The wargame used the JFCOM-generated Joint Operating Environment (JOE) as a basis, describing trends likely to feed the future, such as climate change, urbanization and globalization. How the joint force would operate in such an environment was then described in the Chairman of the Joint Chiefs of Staff document, the Capstone Concept for Joint Operations (CCJO).
“The ultimate goal of the experiment is to inform force development decisions across DoD in order to create a balanced force to deal with those future security challenges,” Rear Adm. Dan Davenport, director of J9 Joint Concept Development & Experiment Directorate at JFCOM, told reporters Wednesday.
“The central ideas in the CCJO so far are holding up very well,” Davenport said. “What we are seeing is an appetite for deeper understanding of some elements of the CCJO, which I think will feed into future concept work consistent with our concept vision.”
Another part of the effort is to inform the work of the Quadrennial Defense Review, one of many such inputs. Work being done in the QDR also flowed to wargame planners.
The classified seminar wargame consisted of three separate scenarios involving a state competitor, a fragile or failing state, and the third dealt with globally networked non- state actors. The challenges flowed across all the domains, ground, air, space, maritime and cyber.
In late July, an unclassified final report on the May 31-June 5 wargame is expected.
The collective challenge of the scenarios to the CCJO concepts of versatility and adaptability of the future joint force are important, Davenport said (Defense Daily, May 14).

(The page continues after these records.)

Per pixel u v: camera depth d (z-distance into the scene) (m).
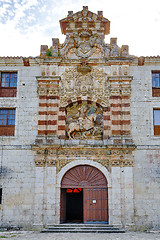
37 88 27.53
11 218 25.16
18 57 28.03
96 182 26.06
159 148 26.23
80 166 26.34
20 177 25.94
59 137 26.52
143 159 26.05
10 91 27.94
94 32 28.59
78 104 27.70
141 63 27.78
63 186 25.97
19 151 26.47
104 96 27.19
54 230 23.77
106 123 26.67
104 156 26.11
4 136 26.78
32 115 27.17
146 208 25.14
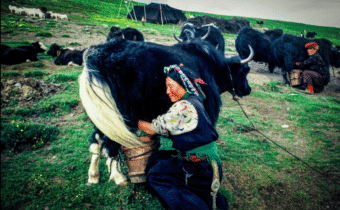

Red teams, portraying adversaries extensively, vetted the scenarios. As blue, or friendly force players worked up solutions, red players were free to throw in such concerns as loose nukes, terrorists, anthrax and electromagnetic pulse weapons and other spanners into the works.
The future joint force has to have “balance and the ability to deal with hybrid threats and irregular warfare, as well as continued capability in conventional and nuclear warfare,” JFCOM Deputy Commander Vice Adm. Robert Harward said.
The CCJO describes three broad ideas on how the future force will operate: addressing each situation on its own unique terms; using a combination of combat, security, engagement and relief and reconstruction activities in operations designed for that unique situation; and finally, continually assessing results.
This is what’s happening as the scenarios play out, Harward said. The blue force was shifting between those operations, and not necessarily in a linear fashion.
Players have been wrestling with other major issues–would the current combatant commands’ areas of responsibility be correct in the future, what is deterrence, and what happens if the network goes down.
“I will tell you that the narrative has been a very big discussion topic so far and one of the key areas of focus,” Harward said.
“Sea-basing, I can tell you, that’s been a big part of the discussions,” he said. “It’s in several of the scenarios, that has been a focal point.”
Aside from the three scenarios, there’s a higher authority panel, looking more broadly and at a different level at the combined scenario challenges, Davenport said. The panel is examining overall how forces are synchronized, the aggregate of scenario capability needs and how they are synchronized.
That work also fits into the CCJO that states: “We will need to develop new capabilities and change the capacities of existing ones.” The CCJO is expected to be the catalyst from which flow a series of operational concepts from joint and service organizations (Defense Daily, Jan. 26).
The CCJO also said the joint force must “markedly improve the ability to integrate with other U.S. agencies and other partners…”
The wargame scenarios were designed so players could identify the kinds of partnerships they would need to effectively deal with the challenges.
“The strength of the wargame is the people,” Davenport said.
Harward said there has been a “significant participation and buy-in by a wide variety of agencies and departments.” Taking part in the weeklong event were former political leaders, multinational coalition members, former combatant commanders, former ambassadors, senior officers from all the services, as well as from most of the three-letter government agencies and departments.